▸ **Consignes**
a: D'après le passage sur Saltburn, à quoi servent les filtres de couleur marqués de la photographie ? Répondez en une à trois phrases.
b: Reprenez le passage sur Saltburn là où il s'arrête, s'il vous plaît.

▸ **Passage présenté**
= = = = = = =

Tout le monde à Saltburn observe et tente de posséder ce qu’il n’a pas. Farleigh (Archie Madekwe) espère enfin à faire partie intégrante du paysage aristocratique. Jacob ne veut pas que sa sœur (Sadie Soverall) ait de relation avec ses amis. Sa mère (Rosamund Pike) cherche à posséder la beauté. Mais c’est Oliver, magistralement interprété par l’acteur de Dunkerque et de Mise à Mort du Cerf Sacré, qui en est l’exemple le plus probant. Il personnifie l’obsession. Ses actions sont choquantes, imprévisibles, même si l’on devine certaines révélations sur lui à l’avance. La scène finale, où Barry Keoghan danse nu dans les couloirs du château, souligne qu’il est le seul à sortir victorieux de cette histoire et à obtenir ce qu’il désirait.
La photographie est magnifique, teintée d’instants magiques et de filtres de couleur marqués, permettant d’appuyer le côté irréel de l’univers d’excès et d’obséder notre rétine. La caméra est souvent placée loin des personnages, comme si nous les observions secrètement. On emprunte leur point de vue (notamment celui d’Oliver) lorsqu’ils épient les autres résidents de Saltburn. L’objectif va même jusqu’à mimer leurs mouvements, poussant le voyeurisme du spectateur à son paroxysme.

= = = = = = =

▸ **Données fournies**

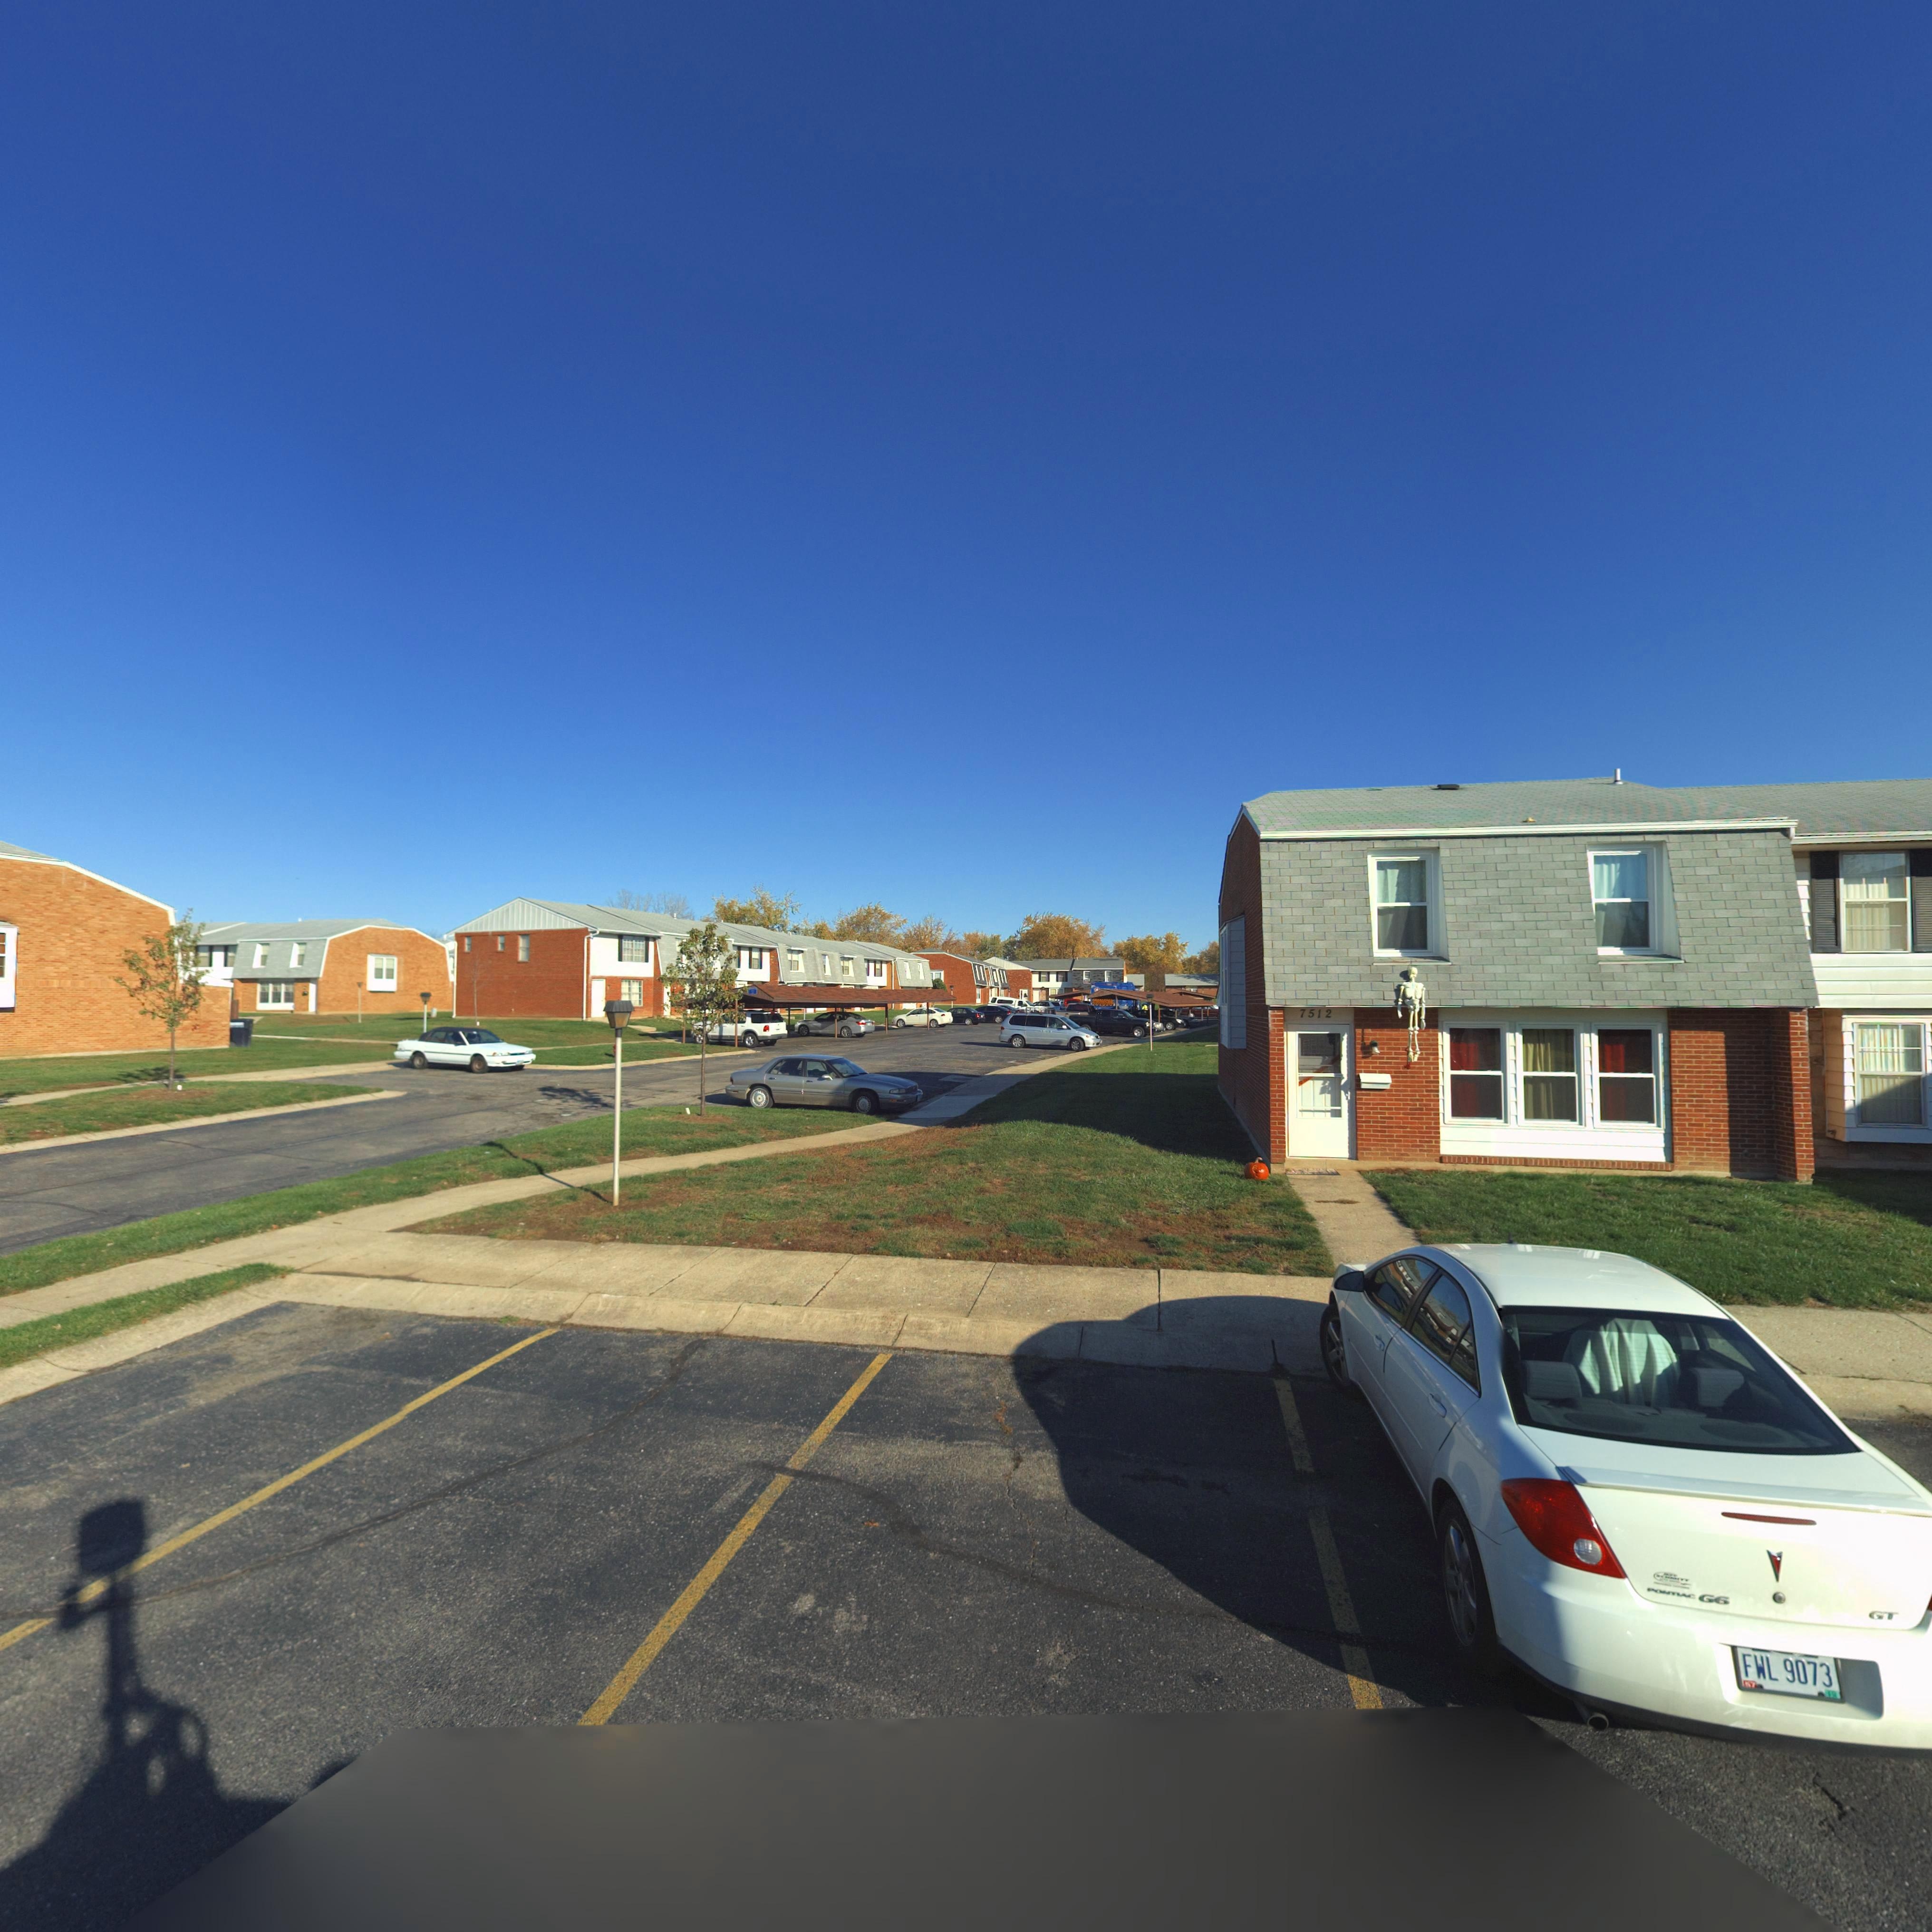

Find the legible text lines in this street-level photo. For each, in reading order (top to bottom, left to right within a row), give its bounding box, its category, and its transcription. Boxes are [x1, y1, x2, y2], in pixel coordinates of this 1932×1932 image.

= = = = = = =

▸ **Réponses**
a: Les filtres de couleur marqués permettent d'appuyer le côté irréel de l'univers d'excès. Ils servent aussi à obséder la rétine du spectateur.

b:
Emerald Fennell parle dans une interview de complicité avec le personnage d’Oliver et c’est un des grands intérêts du film. Le spectateur est témoin de ses actes et ne peut rien faire. Au travers de ses images et de sa caractérisation, Saltburn arrive à marquer par une thématique forte et dérangeante. Trop dépendant de cette dernière, le message social du film passe malheureusement à la trappe mais confirme le talent de la jeune réalisatrice et donne déjà envie de voir ce qu’elle fera par la suite.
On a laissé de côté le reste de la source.